The catastrophic and instantaneous failure rate for diving systems is so low that a pony is really not necessary. So, if you must carry a redundant system, why not go with a redundant system that is the smallest required? A system that travels easily? After all, you will never need it, statistically speaking of course.

Devils advocate, yeah maybe.

markm
LOL. Not even a good Devil's Advocate argument. To follow your logic, a SpareAir is plenty, because you will never need it anyway.

Added: in fact, a picture of a pony bottle will be just fine.
 
When would you say single tank and buddy is not enough for you?

Edit: noting that this is a a DIR diver with 1000-2500 dives.

For me there are 2 reasons for using doubles instead of single tank.

- If I want extra redundancy (dpv, deeper than 30 meter/100 feet, overhead and low water temperature.are good reasons for me for using doubles).

- If a single tank doesn't contain enough gas for the dive/ if I want more bottom time.

When I don't need extra redundancy and there fits enough gas in a single tank I will use a single tank.
 
LOL. Not even a good Devil's Advocate argument. To follow your logic, a SpareAir is plenty, because you will never need it anyway.

Added: in fact, a picture of a pony bottle will be just fine.

Hi tursiops,

I never thought of a spare air as a viable option. I can't do sheet on 1.5 or 3cf.

Is your spare air still in hydro and vis? Why would you assume spare air, was it a statement against self-interest?

Spare air is death-in-a-can, that we can agree on.

thanks,
markm
 
On the your point of equipment failure likely hood - I can't argue with it. I run monthly weekend dives for a group of friends and have for 5 years. We keep records or dive stats and "incidents", so looking back I can tell you that with a combined total of 5342 individual dives teh failures have been as follows

1 x LPI inflator runaway (mine)
4 x hose bursts on the surface while turning tanks on
6 x O-ring failures on the surface - again found when turning tanks on.

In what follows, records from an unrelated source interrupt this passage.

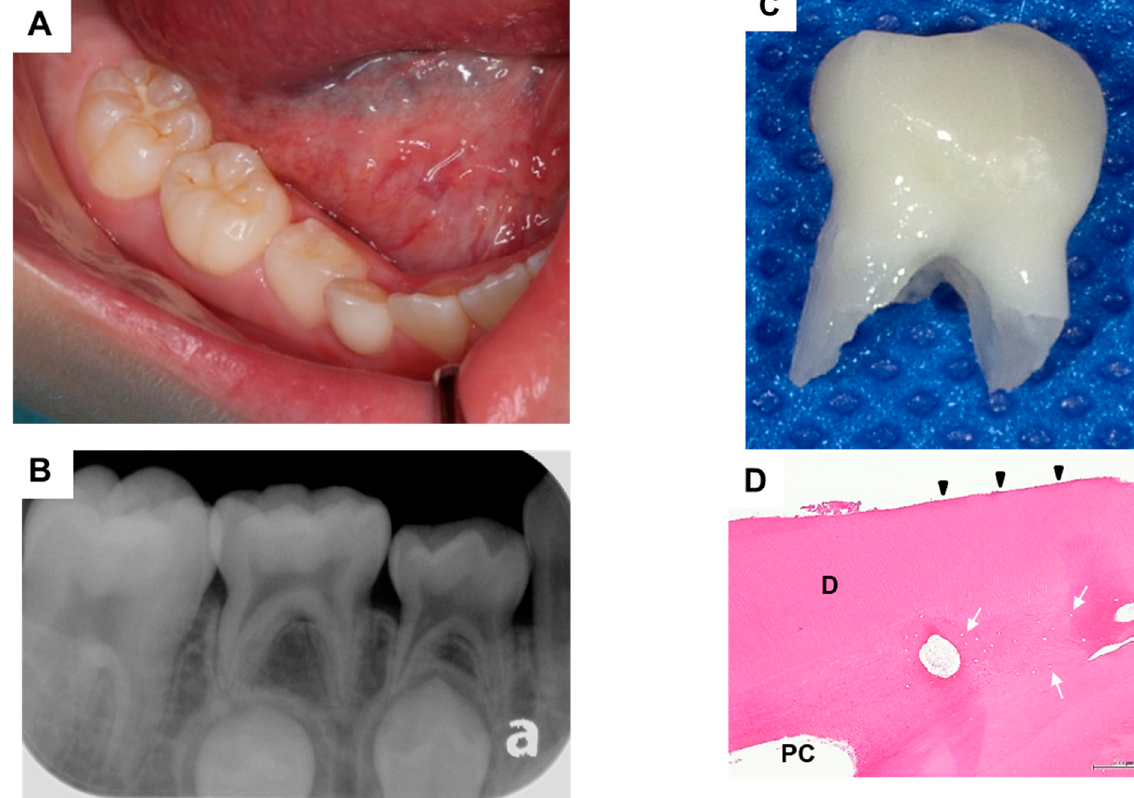
Figure 2. ( A ) Intraoral photograph taken before tooth extraction; ( B ) Dental radiograph taken before tooth extraction; ( C ) Extracted tooth; ( D ) Histopathological appearance of exfoliated molar. Disturbed cementum formation (arrowhead) and acellular cementum (arrow) are visible. D, dentin and PC, pulp chamber.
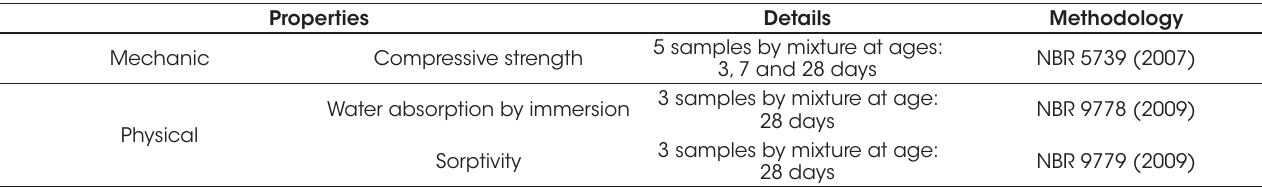
Methodology of the essays conducted Properties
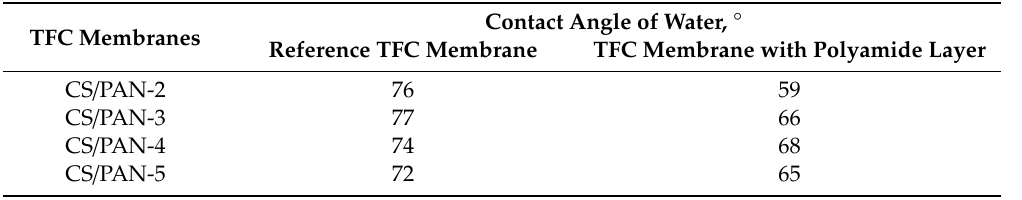
Table 3. PAN membrane performance in ultrafiltration of PVP K-30 and BSA solutions and total membrane porosity. The mean accuracy for contact angle was ± 2 ◦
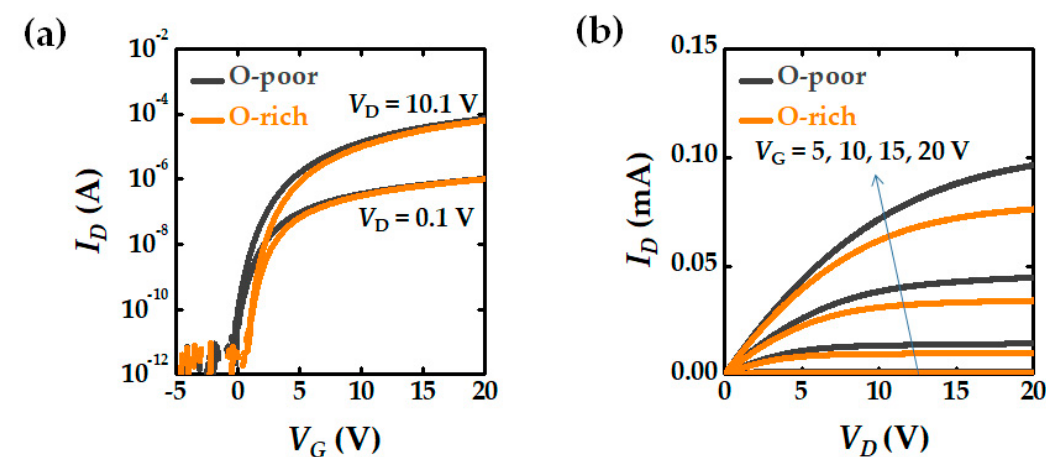
Figure 2. Current-voltage characteristics of IGZO TFT device: ( a ) Transfer characteristics of O-poor and O-rich devices; ( b ) Output characteristics of O-poor and O-rich devices.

So yeah nothing of consequence. And 1000's of rec dives are made daily with basic rental gear without incident.

But if you do have a redundant system - my view that it shoudl be big enough to handle your worst case (being sensible). My figures for instance assumed that a 13cf held 13cf - but as you pointed out an 80 only holds 77cf. I want to not have to worry that my redundancy is just enough.

But I understand that you have limitations on travel and you could argue that some is better than none. Again fair point as long as when people do the maths they understand the limitations of any compromise they've made and act accordingly.

This is why I travel with Sidemount. I always have way more gas than I need on each dive, and without the hassle of lugging a pony cylinder on an aircraft. I've never had issues with my SM at the destination but we're able to choose "grown up operators"

Hey DD,

Sidemount seems so sensible. One of these days.

Your points are well taken.

Thanks.

markm
 
I haven't used my pony in over a year, so it hasn't been Visualed. Still is full, think it should be visualized before use?
 
If I had no reason to be concerned such as a questionable source of air I wouldn't bother. If it was steel I would probably check O2 percentage just in case you had a wet fill. YMMV
 
For me there are 2 reasons for using doubles instead of single tank.

- If I want extra redundancy (dpv, deeper than 30 meter/100 feet, overhead and low water temperature.are good reasons for me for using doubles).

- If a single tank doesn't contain enough gas for the dive/ if I want more bottom time.

When I don't need extra redundancy and there fits enough gas in a single tank I will use a single tank.
If you're rec trained, redundancy probably isn't your main motivation for diving a twinset. After all, if a twinset is able to give you redundancy, you need to be able to shut down the manifold, and rec divers aren't trained to do that. Although the most common rec twinset in my waters is a D8.5x232, I've seen twinsets as small as D6x300, and even D4x300. Without an isolation manifold. A D6x300 doesnt carry more gas than a single 12x300, so no gain neither in gas volume nor in redundancy.

But those I know who swear to rec twins claim that they balance a lot better than a rec single. I wouldn't know, because for my diving singles are better, so I use a singles rig.